自民党新総裁に選出された高市早苗氏(写真・JMPA)
10月4日におこなわれた自民党総裁選は、1度めの投票で過半数を得た候補者がいなかったため、高市早苗前経済安保担当相と小泉進次郎農林水産相の決選投票となった。
結果は高市候補が185票(議員票149 都道府県票36)、小泉候補が156票(議員票145 都道府県票11)で、高市氏が第29代の総裁に選出された。同党初の女性総裁で、10月15日に召集される見込みの臨時国会で第104代の内閣総理大臣に選出されれば、日本で初の女性首相の誕生となる。
「高市氏は情報番組のニュースキャスターを経て、1993年の衆議院選挙に無所属で出馬して初当選。自由党、自由改革連合、新進党に所属して、1996年に自民党に入党しました。
2005年、郵政民営化に反対して離党しましたが当選。復党して2006年には安倍晋三政権下で内閣府特命担当大臣として初入閣を果たしました。以後、政務調査会長、総務相、経済安保担当相などを歴任しました」(政治担当記者)
2021年の総裁選では、1度めの投票で3位と決選投票に進むことができず、2024年の総裁選では、1度めの投票では石破茂氏を上回りトップになったが、決選投票で逆転された。
3度めの挑戦でつかんだ総裁の椅子。逢沢一郎総裁選選挙管理委員長の発表を座席で聞く高市氏は、感慨と緊張が入りまじった表情をしていたが、対照的に目立っていたのが、高市氏の左右を「まるで水戸黄門を守る助さん、格さんのよう」(自民党関係者)に固めた、松島みどり衆院議員と生稲晃子参院議員だった。
両名とも高市氏の推薦人に名前を連ねているが、新総裁に選ばれた瞬間、松島氏は大きな口を開けた満面の笑みを見せ、生稲氏は流れる涙を隠そうともせず拭っていた。
「とくに松島さんは“勝負カラー”でもある真っ赤なスーツを着ていたので、高市さんよりも存在感がありました。自民党議員からは『ポスト狙いがみえみえ。あからさまだ』という声が聞こえてきました」(同前)

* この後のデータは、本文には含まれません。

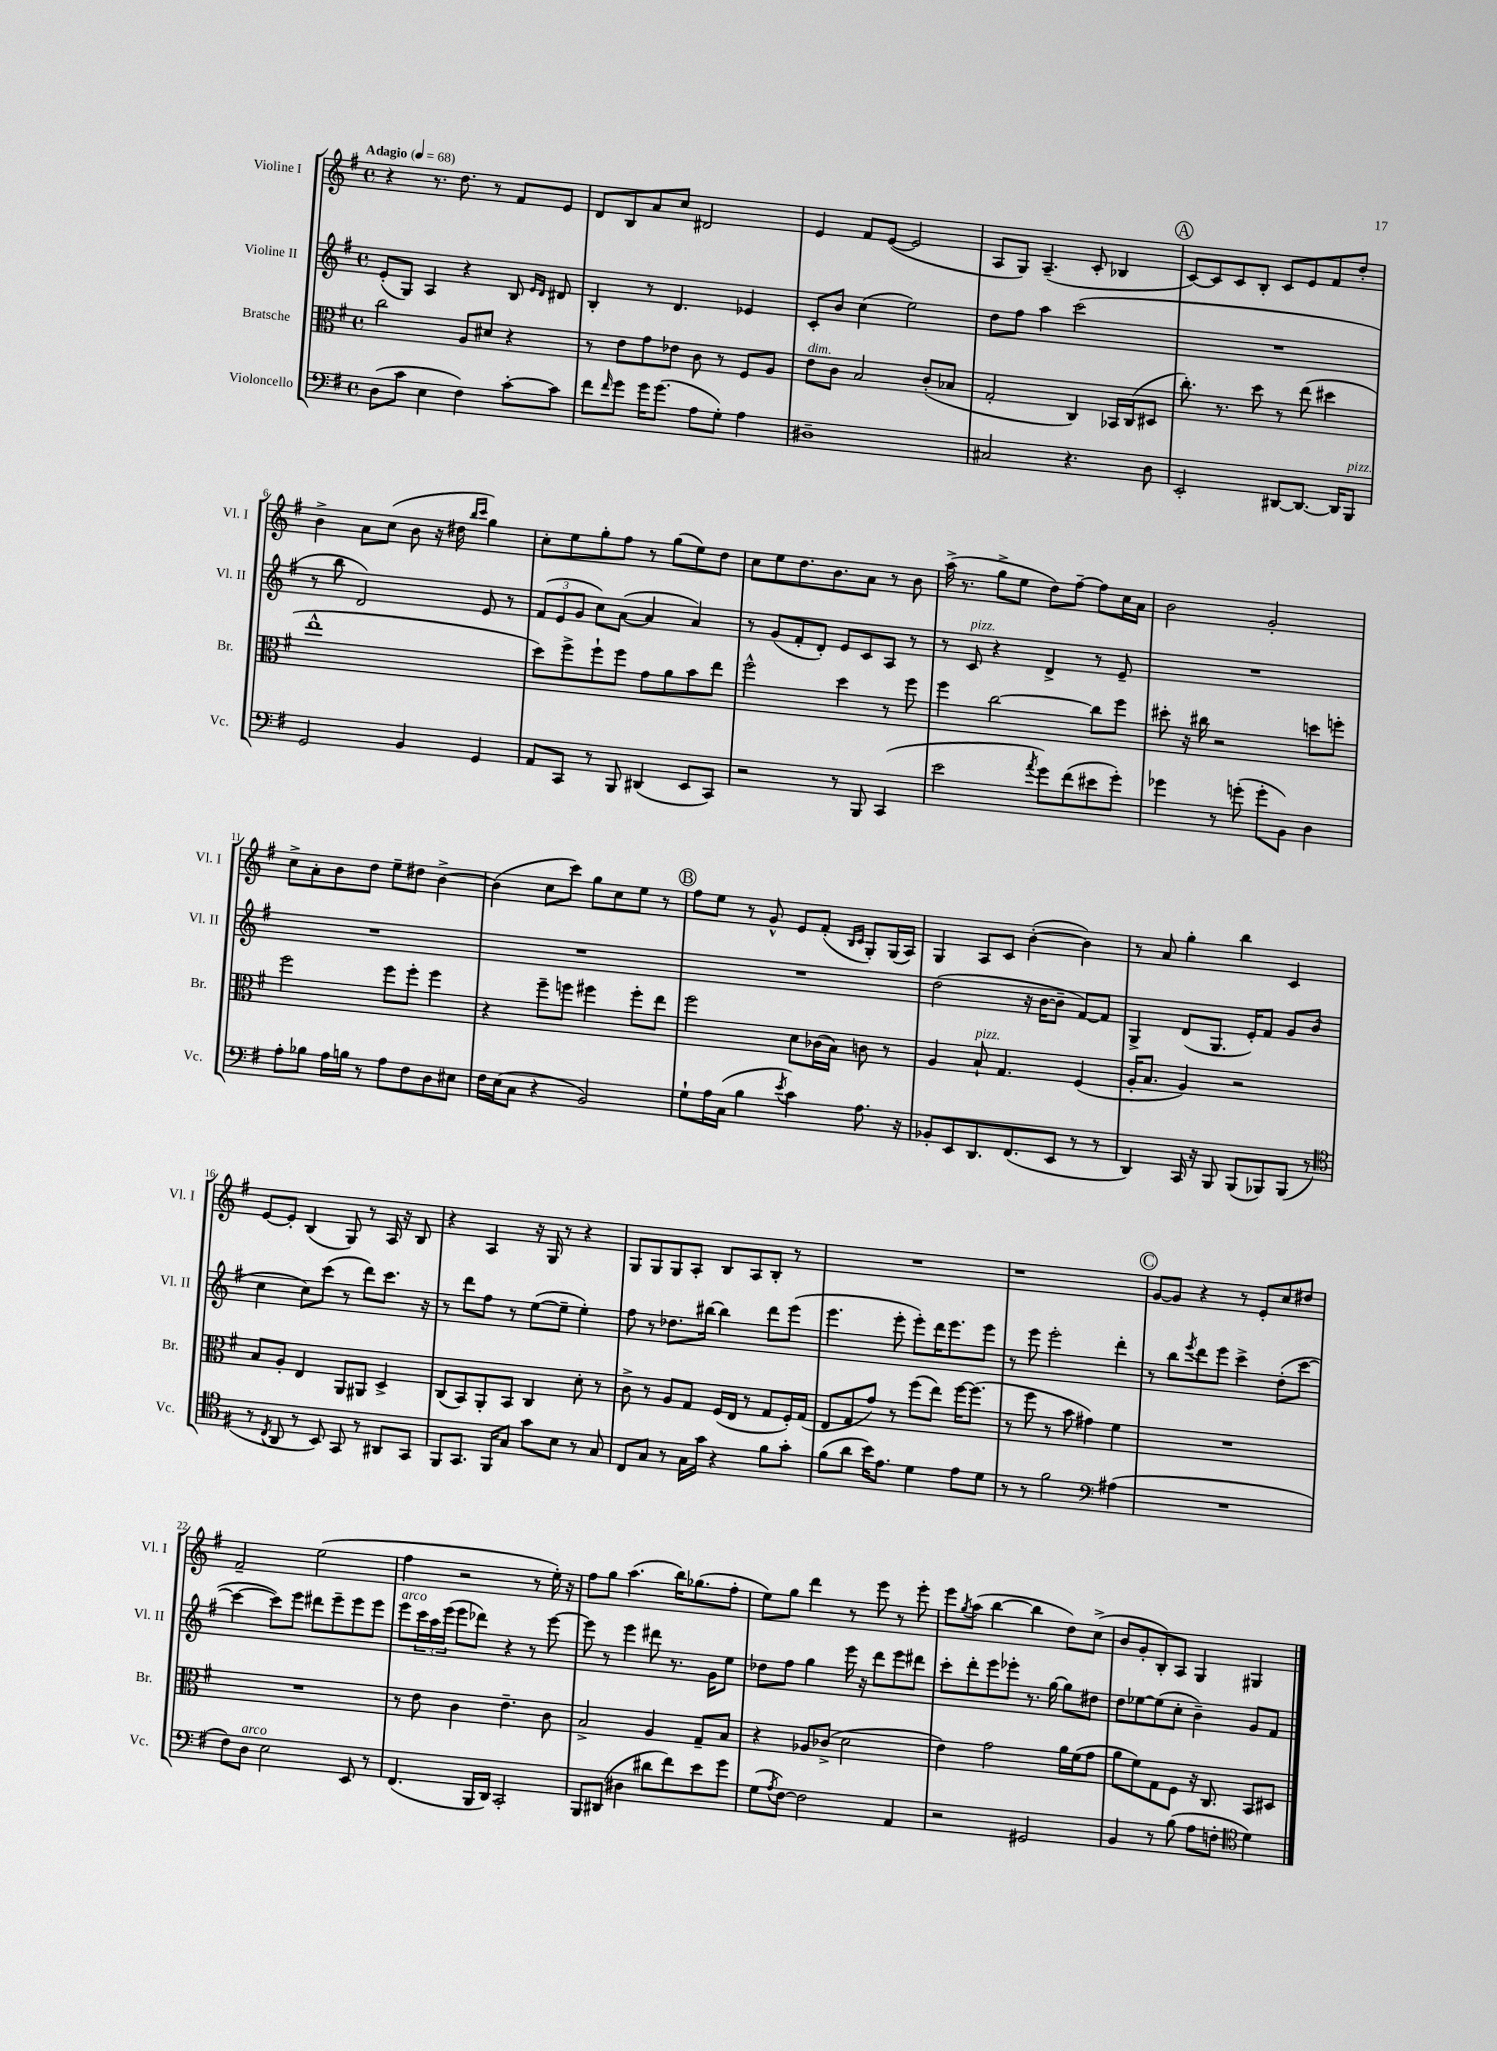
<<
\new StaffGroup <<
\new Staff = "s0" \with { instrumentName = "Violine I" shortInstrumentName = "Vl. I" } {
    \clef treble \key g \major \defaultTimeSignature \time 4/4 \tempo "Adagio" 4 = 68
    r4 r8. d''8. r8 fis'8 e'8 |
    d'8 b8 a'8 c''8 dis'2 |
    e'4 fis'8 e'8~( e'2 |
    a8 g8) a4.--( c'8-. bes4 |
    \mark \markup { \circle "A" } c'8~) c'8 c'8 b8-. c'8 e'8 fis'8 d''8-. |
    b'4-> a'8 c''8( b'8 r16 dis''16 \grace { b''16 c'''16 } g''4) |
    c''8-. e''8 g''8-. fis''8 r8 g''8( e''8) d''8 |
    c''8 e''8 d''8. b'8. a'8 r8 b'8 |
    a''16->( r8. g''8-> e''8 d''8) fis''8~-- fis''8 c''16 a'16 |
    b'2 g'2-. |
    c''8-> a'8-. b'8 d''8 e''8-- dis''8 b'4~-> |
    b'4( c''8 c'''8) g''8 c''8 e''8 r8 |
    \mark \markup { \circle "B" } fis''8 e''8 r8 g'8-^ e'8 fis'8-.( \grace { b16 c'16 } g8-.) g16( a16) |
    g4 a8 c'8 b'4~-.( b'4) |
    r8 a'8 g''4-. b''4 c'4 |
    e'8~ e'8-. b4( g8) r8 a16 r16 b8 |
    r4 a4 r16 g16 r8 r4 |
    g8 g8 g8 a8-. b8 a8 b8-. r8 |
    R1 |
    r1 |
    \mark \markup { \circle "C" } g'8~ g'8 r4 r8 e'8-. c''8 dis''8 |
    fis'2-- e''2( |
    fis''4 r2 r8 e''16-.) r16 |
    fis''8 g''8 a''4.( b''16) ges''8.( fis''8-. |
    e''8) g''8 d'''4 r8 e'''8 r8 e'''8-. |
    e'''8 \acciaccatura { g''8 } a''8( b''4~ b''4 d''8) c''8->( |
    b'8 g'8-. b8-.) a8 g4 gis4 \bar "|." |
}
\new Staff = "s1" \with { instrumentName = "Violine II" shortInstrumentName = "Vl. II" } {
    \clef treble \key g \major \defaultTimeSignature \time 4/4
    e'8-.( g8) a4 r4 b8 \grace { e'16 d'16 } dis'8 |
    b4-. r8 d'4. ees'4 |
    c'8-. b'8 c''4( e''2) |
    d''8 fis''8 a''4 c'''2( |
    \mark \markup { \circle "A" } R1 |
    r8 b''8 d'2) e'8 r8 |
    \tuplet 3/2 { fis'8( e'8 g'8 } c''8) a'8~( a'4 a'4) |
    r8 g'8( fis'8-. d'8-.) e'8 c'8 a8 r8 |
    r8 c'8^\markup { \italic "pizz." } r4 d'4-> r8 e'8-- |
    R1 |
    R1 |
    R1 |
    \mark \markup { \circle "B" } R1 |
    d''2( r16 b'16~ b'8-- fis'8~) fis'8 |
    g4-> d'8( g8. e'16-.) fis'8 g'8 b'8( |
    c''4 c''8) c'''8( r8 d'''8) c'''8. r16 |
    r8 d'''8 fis''8 r8 e''8~( e''8-- e''4-.) |
    fis''8 r8 des''8. bis''16~ bis''4 d'''8 e'''8( |
    e'''4. e'''8-. e'''8-.) d'''16 e'''8. e'''8 |
    r8 e'''8 e'''2-. d'''4-. |
    \mark \markup { \circle "C" } r8 b''8 \acciaccatura { e'''8 } d'''8 e'''8 c'''4-> d''8-.( c'''8~ |
    c'''4~ c'''8) e'''8 dis'''8 e'''8-- e'''8 e'''8 |
    e'''8^\markup { \italic "arco" } \tuplet 3/2 { c'''16 a''16 e'''16( } e'''8 des'''8) r4 r8 e'''8~ |
    e'''8 r8 e'''4 dis'''8 r8. g'16 e''8 |
    des''8 fis''8 g''4 e'''16 r16 d'''8 e'''8 dis'''8 |
    c'''8-. d'''8-. e'''8 ees'''8-. r8. g''16~ g''8 dis''8 |
    d''8 ees''8~ ees''8( c''8-. b'4--) g'8 fis'8 \bar "|." |
}
\new Staff = "s2" \with { instrumentName = "Bratsche" shortInstrumentName = "Br." } {
    \clef alto \key g \major \defaultTimeSignature \time 4/4
    c''2 a8 dis'8 r4 |
    r8 e'8 g'8 ees'8 c'8 r8 fis8 a8 |
    e'8^\markup { \italic "dim." } c'8 b2 c'8-.( bes8 |
    g2-. c4) bes,16 c16( dis8 |
    \mark \markup { \circle "A" } c''8.-.) r8. d''8 r8 e''8( dis''4 |
    e''1-^ |
    d''8) fis''8-> fis''8-! fis''8 g'8 a'8 b'8 e''8 |
    fis''2-^ d''4 r8 fis''8 |
    fis''4 c''2~ c''8 fis''8 |
    dis''8-. r16 cis''16 r2 d''8 f''8-. |
    fis''2 fis''8 fis''8-. fis''4 |
    r4 fis''8-- f''8 fis''4 fis''8-. e''8 |
    \mark \markup { \circle "B" } fis''2 d'8 ces'16( b16) c'8 r8 |
    a4 b8-!^\markup { \italic "pizz." } g4. fis4( |
    a16-. b8. a4) r2 |
    b8 a8-. e4 a,8 ais,8 d4-> |
    c8( b,8) a,8-. b,8 c4 d'8-. r8 |
    c'8-> r8 a8 g8 fis16( e16 r8 g8 fis16-.) g16( |
    e8 g8 g'8) r8 fis''8( e''8) fis''16~ fis''8.( |
    r8 fis''8 r8 b'8 gis'4) fis'4 |
    \mark \markup { \circle "C" } R1 |
    R1 |
    r8 e'8 c'4 e'4.-- c'8 |
    b2-> a4 g8-- b8 |
    r4 aes8 ces'8->( d'2 |
    e'4) g'2 a'16 fis'16( g'8 |
    a'8 fis'8) g8 fis8 r16 c8. b,8 dis8 \bar "|." |
}
\new Staff = "s3" \with { instrumentName = "Violoncello" shortInstrumentName = "Vc." } {
    \clef bass \key g \major \defaultTimeSignature \time 4/4
    d8( c'8 e4 fis4) c'8~-. c'8 |
    fis'8 \grace { fis'16 } g'8 g'16 g'8.( a8 g8-.) a4 |
    dis1-- |
    cis2 r4. d8 |
    \mark \markup { \circle "A" } e,2-. dis,8~ dis,8.~ dis,16 b,,8^\markup { \italic "pizz." } |
    g,2 b,4 g,4 |
    a,8 c,8 r8 b,,8 dis,4( e,8 c,8) |
    r2 r8 b,,8 c,4( |
    e'2 \acciaccatura { a'8 } g'8) fis'8( eis'8 g'8-.) |
    ges'4 r8 g'8-.( g'8-. b,8) d4 |
    a8-. bes8 a16 b16 r8 a8 fis8 d8 eis8 |
    fis16 e16( c8 r4 b,2) |
    \mark \markup { \circle "B" } g8-! a16 c16( b4 \acciaccatura { e'8 } c'4) a8. r16 |
    bes,8-. e,8 d,8. fis,8.( e,8 r8 r8 |
    d,4) c,16 r16 b,,8 b,,8( bes,,8) bes,,8( r8 |
    \clef tenor r8 \acciaccatura { c8 } a,8 r8 b,8) g,8 r8 ais,8 g,8 |
    fis,8 g,8. fis,16 g8 g'8 b8 r8 g8 |
    c8 g8 r8 g16 g'16 r4 fis'8 g'8-. |
    fis'8( a'8 b'16) e'8. d'4 e'8 d'8 |
    r8 r8 fis'2 \clef bass ais4( |
    \mark \markup { \circle "C" } R1 |
    fis8) d8^\markup { \italic "arco" } e2 e,8 r8 |
    fis,4.( b,,16 d,16) c,2-. |
    b,,8 dis,8( dis4 dis'8 fis'8) e'8 g'8 |
    g8( \acciaccatura { a8 } fis8~) fis2 a,4 |
    r2 gis,2 |
    b,4 r8 b8( a8 f8-. \clef tenor d'4) \bar "|." |
}
>>
>>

テレビやネットで総裁選を観ていた視聴者もそれを敏感に感じ取ったのか、Xには
《生稲晃子大臣と 松島みどり大臣は 決まりですかね》
《松島みどり、生稲晃子、調子良すぎるわ》
《高市氏の脇を固めるのが、生稲晃子、松島みどりとは。不安過ぎる》
など、苦言が寄せられていた。
「松島さんも生稲さんも、旧安倍派の所属。高市さんは旧安倍派の支援で総裁になれたのです。人事では、裏金議員や旧統一教会(世界平和統一家庭連合)で問題になった議員の起用の可能性もあります。そうなると、有権者の反発は必至です」(自民党関係者)
人事でつまずく総理総裁は多い。高市氏の真価が問われる。